As they go to the toilet more often, the stools will be smaller and
softer. So, the stools will be passed more easily. Any fear of going
to the toilet to pass large and hard stools will ease. The enlarged
rectum can gradually get back to normal. Constipation is unlikely to
recur. There are
different types of laxatives such as stool softeners, for example, lacunose.
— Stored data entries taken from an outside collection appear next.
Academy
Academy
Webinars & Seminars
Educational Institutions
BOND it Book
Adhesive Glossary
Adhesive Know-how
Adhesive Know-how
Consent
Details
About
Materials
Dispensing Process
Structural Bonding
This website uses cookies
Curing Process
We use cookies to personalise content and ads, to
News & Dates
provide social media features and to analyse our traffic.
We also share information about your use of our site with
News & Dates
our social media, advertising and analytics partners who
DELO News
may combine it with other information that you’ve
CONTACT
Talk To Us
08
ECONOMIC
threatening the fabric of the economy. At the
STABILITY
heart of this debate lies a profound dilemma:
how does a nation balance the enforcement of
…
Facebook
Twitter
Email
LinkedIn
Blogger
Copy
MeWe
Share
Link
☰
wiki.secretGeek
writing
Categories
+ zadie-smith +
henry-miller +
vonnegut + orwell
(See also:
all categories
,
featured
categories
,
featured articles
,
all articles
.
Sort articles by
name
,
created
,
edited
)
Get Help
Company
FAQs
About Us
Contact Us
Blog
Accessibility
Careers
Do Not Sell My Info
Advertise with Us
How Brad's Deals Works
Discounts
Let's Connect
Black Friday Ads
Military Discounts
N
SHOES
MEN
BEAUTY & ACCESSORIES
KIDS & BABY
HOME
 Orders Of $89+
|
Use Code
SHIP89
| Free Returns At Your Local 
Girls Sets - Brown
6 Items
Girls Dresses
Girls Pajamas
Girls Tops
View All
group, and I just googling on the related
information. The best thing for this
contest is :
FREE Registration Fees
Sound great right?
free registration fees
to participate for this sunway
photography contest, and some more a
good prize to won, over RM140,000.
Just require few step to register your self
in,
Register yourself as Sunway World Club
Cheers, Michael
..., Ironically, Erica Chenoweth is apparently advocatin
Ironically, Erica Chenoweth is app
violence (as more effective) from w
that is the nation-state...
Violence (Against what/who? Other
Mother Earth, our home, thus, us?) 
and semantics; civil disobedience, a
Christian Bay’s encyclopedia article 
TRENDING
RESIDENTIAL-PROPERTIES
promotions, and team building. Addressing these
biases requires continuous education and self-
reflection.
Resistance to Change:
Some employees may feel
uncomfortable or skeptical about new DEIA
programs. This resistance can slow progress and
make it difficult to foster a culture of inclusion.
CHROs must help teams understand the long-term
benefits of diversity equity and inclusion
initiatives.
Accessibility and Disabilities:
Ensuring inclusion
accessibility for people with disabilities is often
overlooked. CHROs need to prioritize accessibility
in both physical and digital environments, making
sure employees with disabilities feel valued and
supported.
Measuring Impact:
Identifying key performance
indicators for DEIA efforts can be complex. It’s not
These make the stools soft and slippery and easier to pass. Bulk forming
agents, for example, fibre supplements, bran etc. These make the stools
softer but bulkier, and give the bowel more to work. Stimulant laxatives,
for example, senna or docusate. These act on the muscle in the wall
of the gut to squeeze harder than usual. Other
treatments Some kind of reward system is sometimes useful in younger children who are prone to resist the stools. For example, a little treat after each successful toilet trip. However, try not to make an issue over the toilet issue. The aim is to be relaxed about it. The more relaxed we are, the more likely our child will be relaxed. Severe constipation may be treated surgically provided precise evaluation of colon-transit-time and rectal evacuation can be performed. Straight X-ray of the abdomen may study colon-transit-time after oral intake of small plastic markers. Rectal evacuation may be evaluated by defecography. In patients, where Hirschsprung's disease with a short aganglionic segment is suspected, ano-rectal manometry with evaluation of the recto-anal reflex must be performed. Electromyography of the external anal sphincter and puborectal muscle during simulated defecation will be necessary in order to evaluate whether obstructed defecation is due to a spastic condition in the anal sphincter or pelvic floor muscles. Surgical treatment of obstructed defecation depends on the specific pathology. Treatment of slow transit constipation is subtotal colostomy and ileo-rectal anastomosis. In patients, where constipation is based on a combination of obstructed defecation and prolonged colon-transit-time, surgery for obstructed defecation should be carried out first. In patients, where the constipation is due to prolonged colon-transit-time and a dynamic rectum without anatomical abnormalities the only possibility of surgical treatment is total colostomy with an ileo-anal pouch.